Here’s a little song I wrote about being old in the summer it’s called “Sunburn on My Bald Spot” and a one and a two
My parents bought us candy cigarettes for my 11th birthday party. The store was out of candy syringes.
Worst thing about having sex with a Canadian girl is having to sit through BOTH of our national anthems before we start.
The traffic must be horrendous in a red light district
[Entering Building As A Guy Leaves]
Me: It’s muggy out there.
Guy: I’ll be fine.
*guy is beaten & robbed immediately.
M: Told you.
A Cobra wanted to fight me but I challenged him to a thumb war and he slitthered away embarrassed.
Don’t act like you’ve never used a pair of binoculars to try to peer through another pair of binoculars.
There was a time, a new hip joint meant someplace I would go to on weekends.
17 yo didn’t do chores last night. I delete all songs on iPod and replace them with the theme song to Scooby Doo. Enjoy the bus to school.
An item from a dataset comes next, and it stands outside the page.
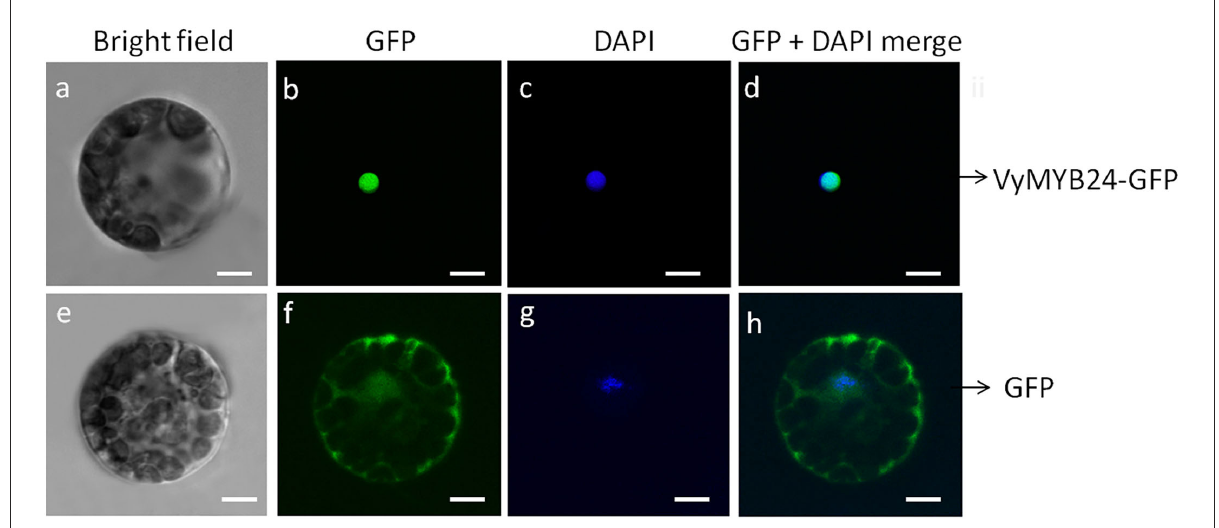
FIGURE2 Subcellular localization of the VyMYB24 protein in Arabidopsis leaf protoplasts. The fluorescent signal was detected by confocal laser-scanning microscopy. (a,e) Bright field; (b,f) GFP; (c,g) DAPI; (d,h) GFP + DAPI merge. Bars correspond to 10 µ m.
Getting a neck tattoo is probably the coolest way to show your love for manual labour.
me 10m after sprinkling lavender essential oil on my pillow: I am one with all beings
me 10m after getting in my car: learn how to use the left lane you piece of human shit
“After he ate the shrooms, Mario ate flowers and pretended he could shoot fireballs out of his hands.”
– Princess Peach, at Couples Therapy
Her: The next person that tells me to smile is not gonna know what hit them.
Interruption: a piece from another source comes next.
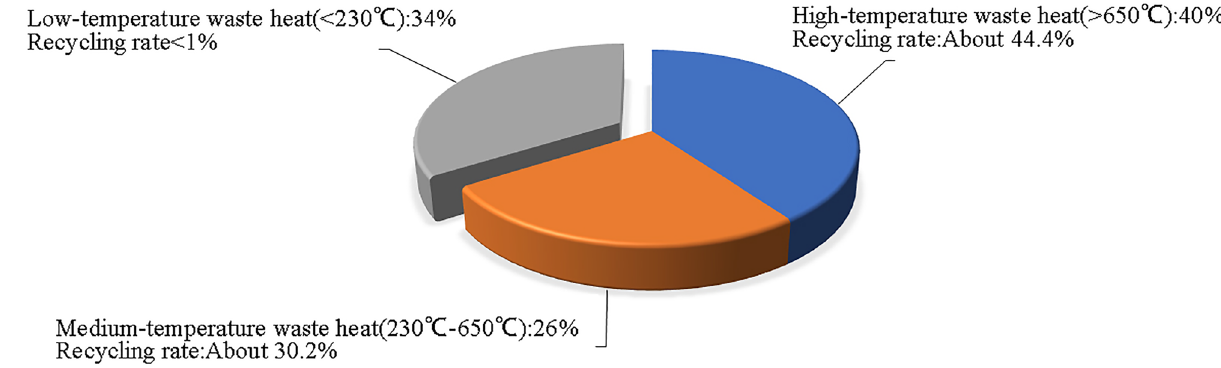
Figure 1. Distribution and reuse of waste heat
Wedding Photographer: and if you could all look at the camera…
*presses lips against mic*
I wished I sanitized this first
Keep in mind that parenting guides are written by people with enough free time & financial resources to write a parenting guide.
CDC: money is dirty
Money launderers: this is our time to shine
i imagine the people who slaved for years perfecting the google search algorithm would be so mad knowing i mainly use it now for spellcheck
Just tried to parallel park. 5 people are injured, 3 critical, 6 missing. The casualties continue to mount
me: [seductively] you have the posture of a dried up spider
We got the Christmas tree yesterday, and now my wife knows that I was the chief architect working on the leaning tower of Pisa
My wife just caught me naked FaceTiming someone so can one of you pretend to be a TeleMed urologist?
Once a marine, always a marine. Even if you’re now working at Subway. You’re a submarine.
If I’ve learned any thing from dogs and cats, it’s that you can rub your head on people when you want attention.
[The Last Airbender, nervous on a date]
*breaks wind*
Ope, excuse me. I’m a little out of my element here.
You know what they say. You can lead a camel to water but you can’t keep your leggings out of its toe
wife on facebook: homework with 9, he’s doing so well!
wife to me: it took him 8 tries to spell cake. CAKE. grab some wine on your way home
My son had a rough day so I played Fortnite with him and the lesson that I learned is that I hate Fortnite.